Information provided:
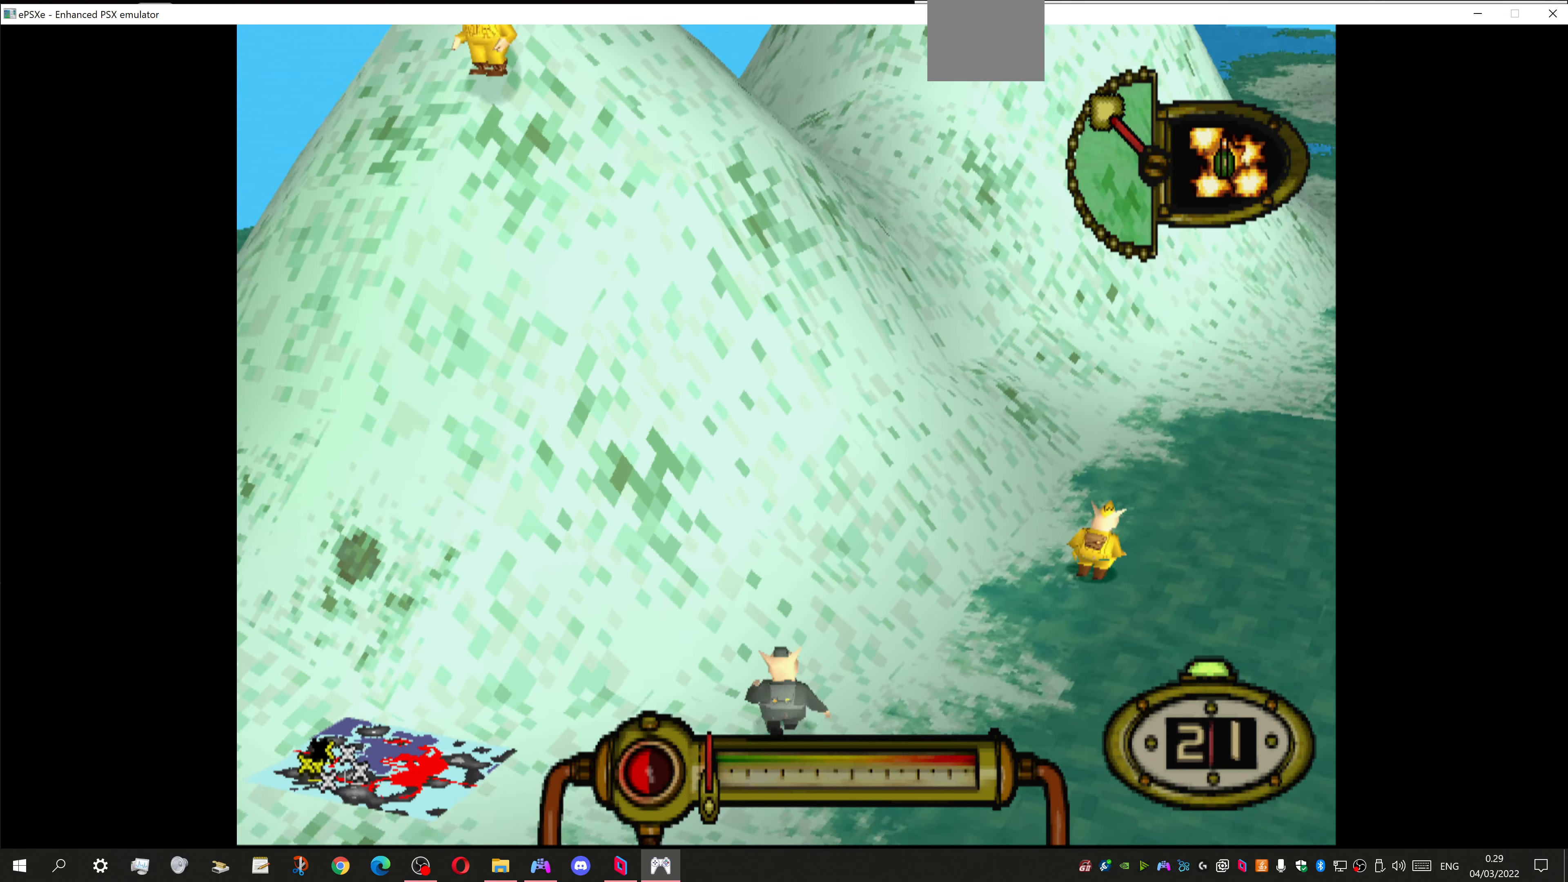
{"buttons": ["DPAD_UP", "DPAD_LEFT"], "left_stick": "center", "right_stick": "center", "events": [[300, "DPAD_LEFT", "down"]]}
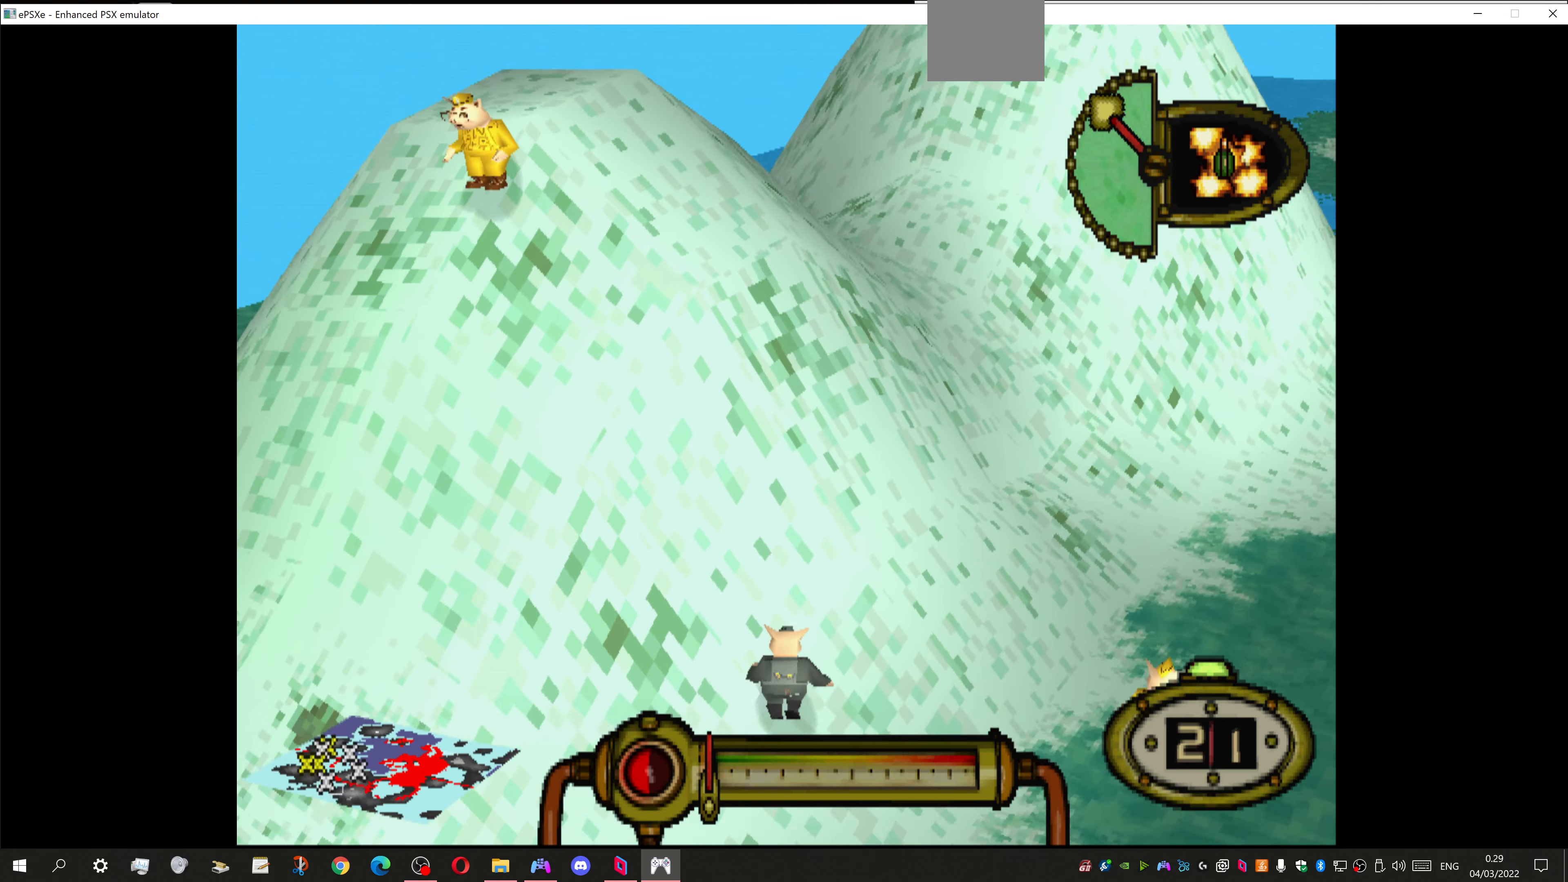
{"buttons": ["DPAD_UP", "DPAD_LEFT"], "left_stick": "center", "right_stick": "center", "events": []}
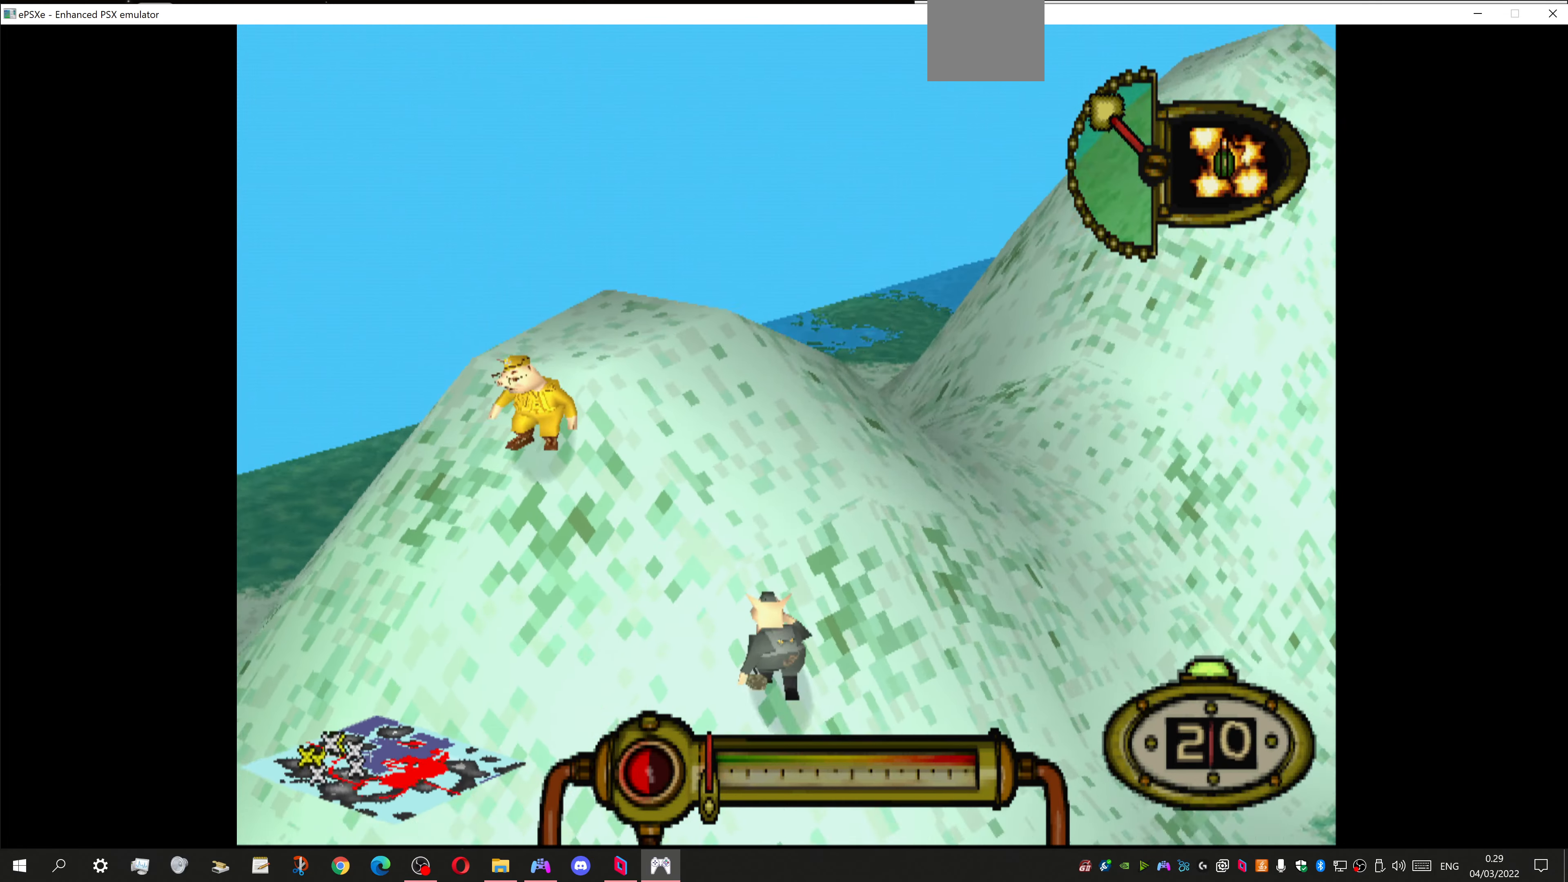
{"buttons": ["DPAD_UP", "DPAD_LEFT"], "left_stick": "center", "right_stick": "center", "events": [[233, "DPAD_UP", "up"], [400, "DPAD_UP", "down"]]}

Work instruction:
The copy must match the listing above exactly but contain no pictures.

Answer for this exercise:
{"buttons": ["DPAD_UP", "DPAD_LEFT"], "left_stick": "center", "right_stick": "center", "events": [[300, "DPAD_LEFT", "down"]]}
{"buttons": ["DPAD_UP", "DPAD_LEFT"], "left_stick": "center", "right_stick": "center", "events": []}
{"buttons": ["DPAD_UP", "DPAD_LEFT"], "left_stick": "center", "right_stick": "center", "events": [[233, "DPAD_UP", "up"], [400, "DPAD_UP", "down"]]}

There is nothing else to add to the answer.